I bought a second hand mazzer SJ from this forum, which was already bought second hand. Bought in may 2015 and as I use it at home, it sees little use (2 coffees a day MAX, normally just one). My question is whether I need to replace the burrs. I think its close to the lowest setting (finest grind) to make a flat white. I took two pictures as linked to help advise. I have purchased a replacement pair on ebay just now, but just wondering your thoughts on what looks like wear or if they are fine!
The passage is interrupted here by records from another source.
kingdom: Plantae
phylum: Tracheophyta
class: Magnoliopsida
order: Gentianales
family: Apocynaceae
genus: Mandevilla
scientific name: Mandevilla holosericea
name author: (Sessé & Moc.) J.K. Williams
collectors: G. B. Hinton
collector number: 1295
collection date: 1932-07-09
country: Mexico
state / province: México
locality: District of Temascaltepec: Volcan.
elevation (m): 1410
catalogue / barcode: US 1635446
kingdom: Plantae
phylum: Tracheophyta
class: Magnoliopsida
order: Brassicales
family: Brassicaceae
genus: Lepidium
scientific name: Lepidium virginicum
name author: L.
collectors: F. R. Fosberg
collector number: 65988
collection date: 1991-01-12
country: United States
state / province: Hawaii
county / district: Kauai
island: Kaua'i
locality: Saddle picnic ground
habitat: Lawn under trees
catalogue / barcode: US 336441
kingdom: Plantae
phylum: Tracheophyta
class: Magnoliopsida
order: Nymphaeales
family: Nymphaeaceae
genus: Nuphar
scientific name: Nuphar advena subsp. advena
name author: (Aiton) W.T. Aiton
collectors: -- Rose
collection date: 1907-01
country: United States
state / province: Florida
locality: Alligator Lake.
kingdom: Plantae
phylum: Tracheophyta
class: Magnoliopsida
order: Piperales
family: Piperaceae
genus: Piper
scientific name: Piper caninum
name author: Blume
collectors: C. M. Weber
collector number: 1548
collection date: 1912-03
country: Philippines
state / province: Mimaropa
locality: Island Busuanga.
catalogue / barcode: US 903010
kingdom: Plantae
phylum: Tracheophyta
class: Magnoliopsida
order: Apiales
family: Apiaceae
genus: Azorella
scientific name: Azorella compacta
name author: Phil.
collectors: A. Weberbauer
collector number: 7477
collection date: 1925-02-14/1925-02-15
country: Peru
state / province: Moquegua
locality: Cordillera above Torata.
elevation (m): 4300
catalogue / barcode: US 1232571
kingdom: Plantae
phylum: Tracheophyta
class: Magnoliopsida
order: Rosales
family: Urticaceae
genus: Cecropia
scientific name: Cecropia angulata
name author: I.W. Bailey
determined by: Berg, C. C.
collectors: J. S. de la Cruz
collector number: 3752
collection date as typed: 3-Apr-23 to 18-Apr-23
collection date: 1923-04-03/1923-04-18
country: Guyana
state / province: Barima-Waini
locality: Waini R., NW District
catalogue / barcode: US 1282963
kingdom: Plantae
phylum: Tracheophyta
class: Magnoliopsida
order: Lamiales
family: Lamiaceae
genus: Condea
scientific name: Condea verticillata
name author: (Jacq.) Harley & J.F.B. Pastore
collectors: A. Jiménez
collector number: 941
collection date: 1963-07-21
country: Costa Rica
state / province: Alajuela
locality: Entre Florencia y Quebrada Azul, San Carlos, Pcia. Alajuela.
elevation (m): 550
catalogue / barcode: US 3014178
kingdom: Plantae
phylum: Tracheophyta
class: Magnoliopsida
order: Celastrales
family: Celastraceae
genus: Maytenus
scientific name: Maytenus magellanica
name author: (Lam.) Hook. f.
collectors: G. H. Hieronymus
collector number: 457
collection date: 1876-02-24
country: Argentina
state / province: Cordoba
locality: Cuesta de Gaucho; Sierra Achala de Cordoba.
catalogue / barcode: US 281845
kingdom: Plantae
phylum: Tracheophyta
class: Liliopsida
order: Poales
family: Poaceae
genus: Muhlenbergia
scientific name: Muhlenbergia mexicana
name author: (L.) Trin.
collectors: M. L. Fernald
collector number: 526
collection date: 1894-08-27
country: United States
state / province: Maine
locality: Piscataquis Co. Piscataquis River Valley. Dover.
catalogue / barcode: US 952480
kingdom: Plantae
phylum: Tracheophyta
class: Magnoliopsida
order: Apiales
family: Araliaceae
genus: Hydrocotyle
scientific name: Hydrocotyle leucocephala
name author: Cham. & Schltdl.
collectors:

https://photos.app.goo.gl/o2ddeLsetZ7fnQ6F9

thanks


----------



## DavecUK (Aug 6, 2013)

Are they genuine OEM Mazzer burrs?


----------



## L&R (Mar 8, 2018)

They still have life but provided you have new ones, just replace them. New original burrs will work better for sure.


----------



## herc182 (May 13, 2015)

DavecUK said:


> Are they genuine OEM Mazzer burrs?


the old or new? Latter, not sure. From ebay for £25 https://www.ebay.co.uk/itm/400841618934


----------



## jimbojohn55 (Jan 15, 2016)

They are not original Mazzer burrs, I would return and get some 33M original Mazzer burrs,

Generally the compatibles are ok but they don't have the sharpness of the genuine ones , ive been down this route myself and realised as soon as I had the right ones tht they were much better quality


----------



## DavecUK (Aug 6, 2013)

Agree totally with @jimbojohn55, way inferior to genuine burrs. When genuine usually (always in packaging) and Mazzer on the back, the vendors would always photo this.


----------



## herc182 (May 13, 2015)

thanks. Should have posted on here first before buying! Will see what they say (after I messaged them!) - worst case I can return and they pay for postage.


----------